Are traditional marriages valid in law?
LOO BOO CHEAI (PENTADBIR HARTA PUSAKA CHAN KUN HONG, SIMATI) v. CHEN YUH FENG & ORS  MLJU 1346
- Chan (“the Deceased”), and Mrs. Loo were married and registered under the Civil Marriage Ordinance No 44 of 1952 (“CMO”) with 2 children.
- It is not disputed that the Deceased and Mrs. Loo were legally married during his lifetime.
- Loo was granted Letters of Administration (“the LA”) to administer the Deceased’s estate and subsequently distributed the Deceased assets and properties to herself and her two children as beneficiaries of the Deceased.
- Chen challenged the grant of the LA to Mrs. Loo claiming that she was one of the lawful widows of the Deceased and she and her two daughters, are the lawful children and next of kin of the Deceased.
- According to Ms. Chen, she was married to the Deceased sometime in December 1978 in Kaohsiung City, Taiwan through customary and/or traditional marriage that is deemed to be valid and registered under the Law Reform Act (Marriage and Divorce) Act 1976 (“Act 164”).
- Loo contended that she had never known the existence of the extra-marital affair of Ms. Chen and the deceased until a few days before the death of the deceased. The Deceased had requested for his 2 children to be allowed to attend his funeral and to be included in the obituary.

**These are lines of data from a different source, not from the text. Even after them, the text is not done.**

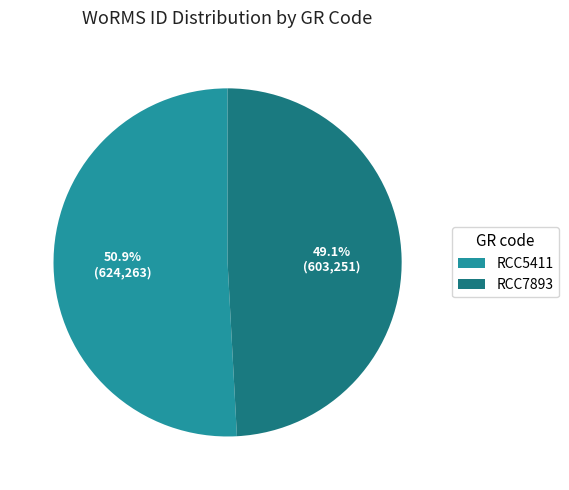

Count the number of slices in the pie.

2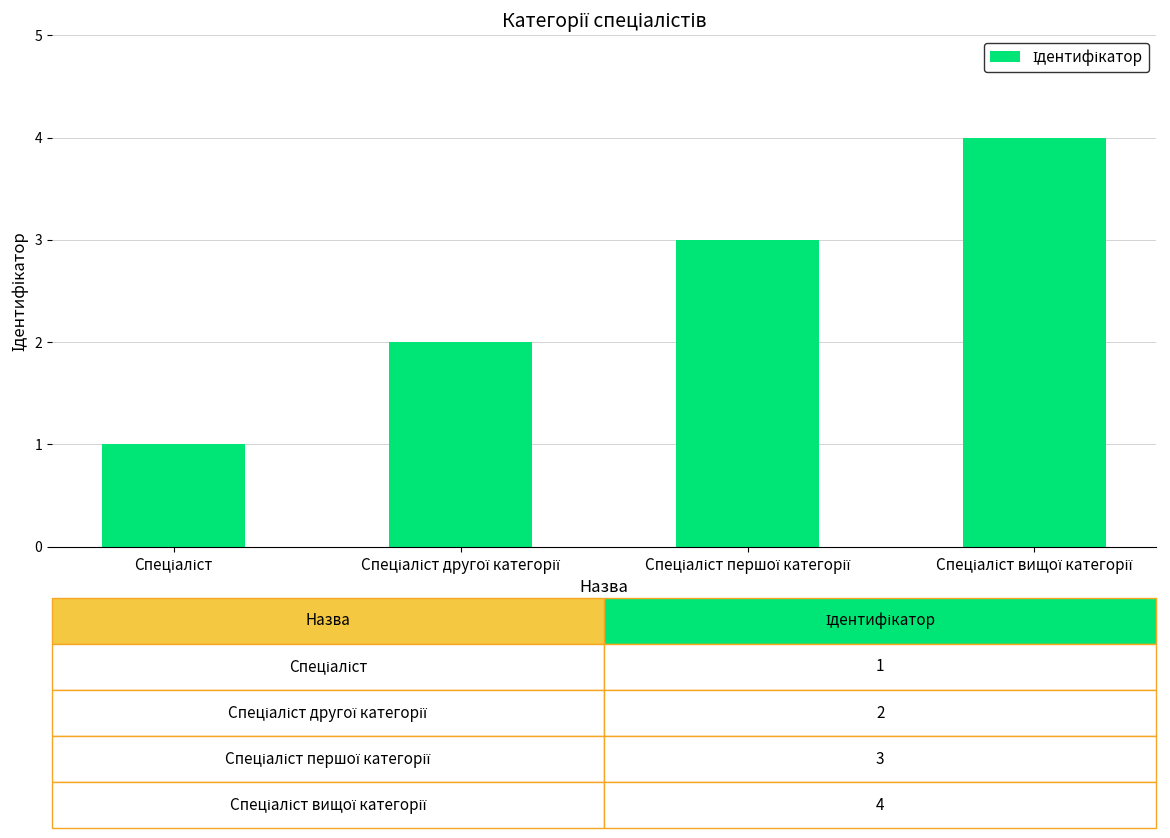

What is the greatest value displayed?

4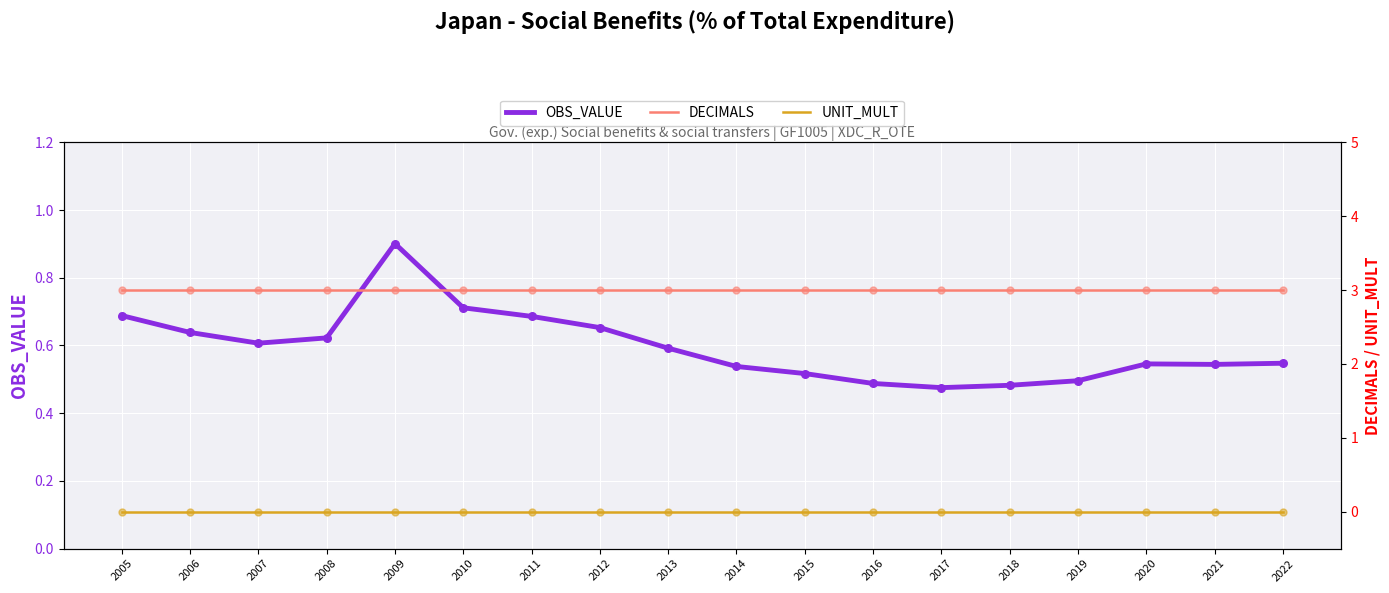

Which series has the largest total across all categories?

DECIMALS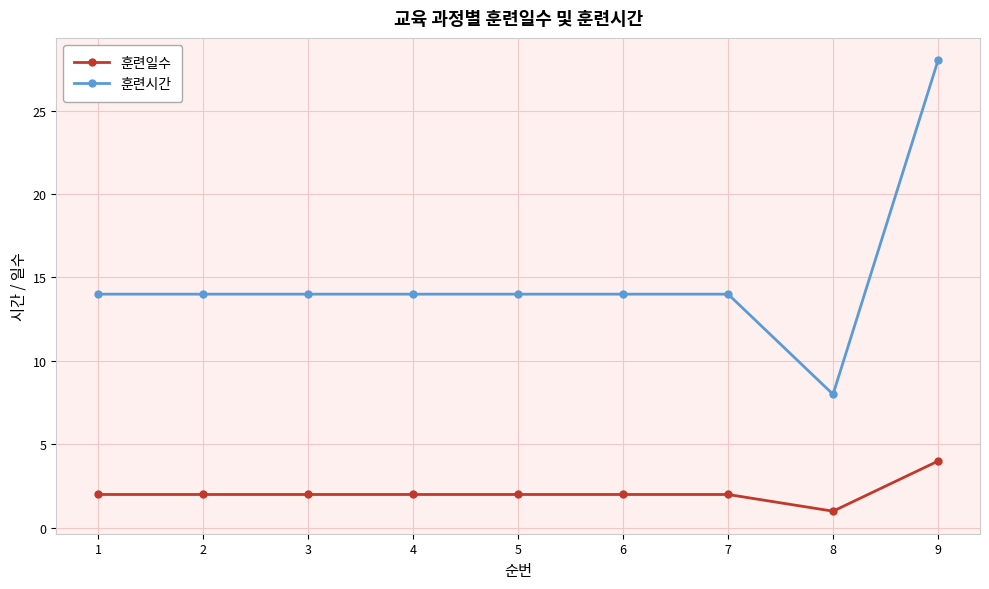

The value of 훈련시간 at 7 is 4. True or false?

False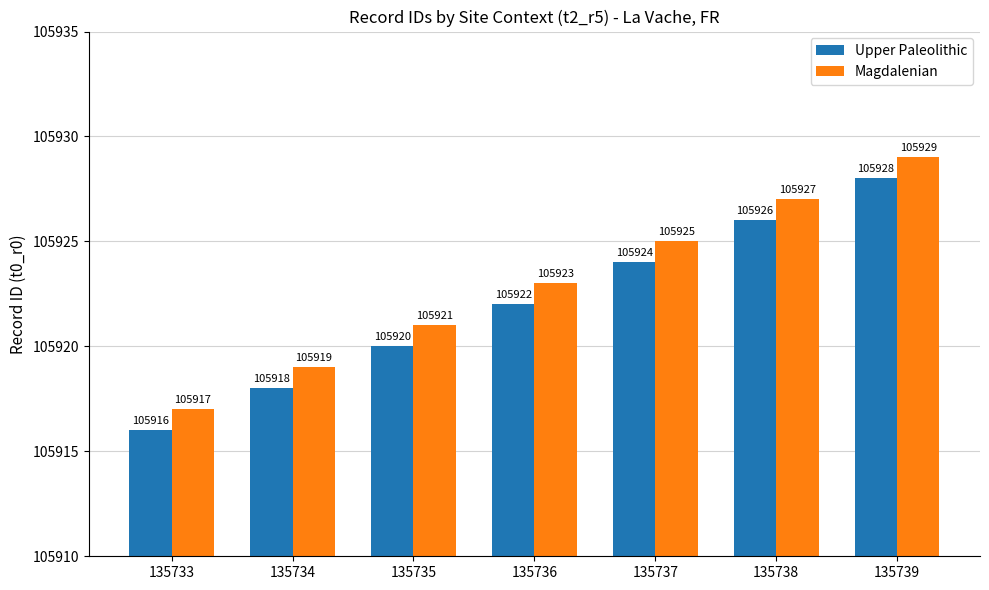

Reading left to right, transcribe all the data shown in this chart.

Upper Paleolithic: 105916	105918	105920	105922	105924	105926	105928
Magdalenian: 105917	105919	105921	105923	105925	105927	105929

- Loo claimed that the disputed marriage had not taken place because the Deceased’s passport for the relevant years did not show that the Deceased traveled to Taiwan in 1978. Added to that, Mrs. Loo contended that the Ambassador Hotel that Ms. Chen claimed was the venue of the traditional marriage was not in existence in 1978.
- Loo claimed that Ms. Chen and her children were not named as beneficiaries in the LA because Ms. Chen was a stranger and had no relation to the Deceased while her children were illegitimate.
- Apart from her stand that the disputed marriage had never taken place, Mrs. Loo also contended that if at all there was one, it was invalid, null, and void because the Deceased had contracted a monogamous marriage under the CMO.
- At the High Court, the learned judge found on the balance of probabilities that the customary marriage ceremony had taken place at the Ambassador Hotel in 1978. The learned Judge agreed with Ms. Chen that the customary marriage was valid by virtue of Act 164, the marriage was deemed to be registered.
- Loo appealed to the Court of Appeal.
COURT OF APPEAL DECISION – APPEAL ALLOWED!
- The Court of Appeal is of the view that there appears to be an insufficient judicial appreciation of the evidence adduced in the High Court as to whether the disputed customary marriage did take place.
- The Court of Appeal held that the CMO only recognizes monogamous marriages. As such the customary marriage even if it did take place contravened the CMO.
- The Court of Appeal stated that under Act 164, marriages solemnized before 1.3.1982 are recognized and these included marriages solemnized in accordance with the provision of statutes such as the Christian Marriage Ordinance 1956, and the CMO, Chinese customary marriages, Hindu customary marriages, and common law marriages.
- In the circumstances, the disputed customary marriage, even if it did take place, can never have been validly solemnised.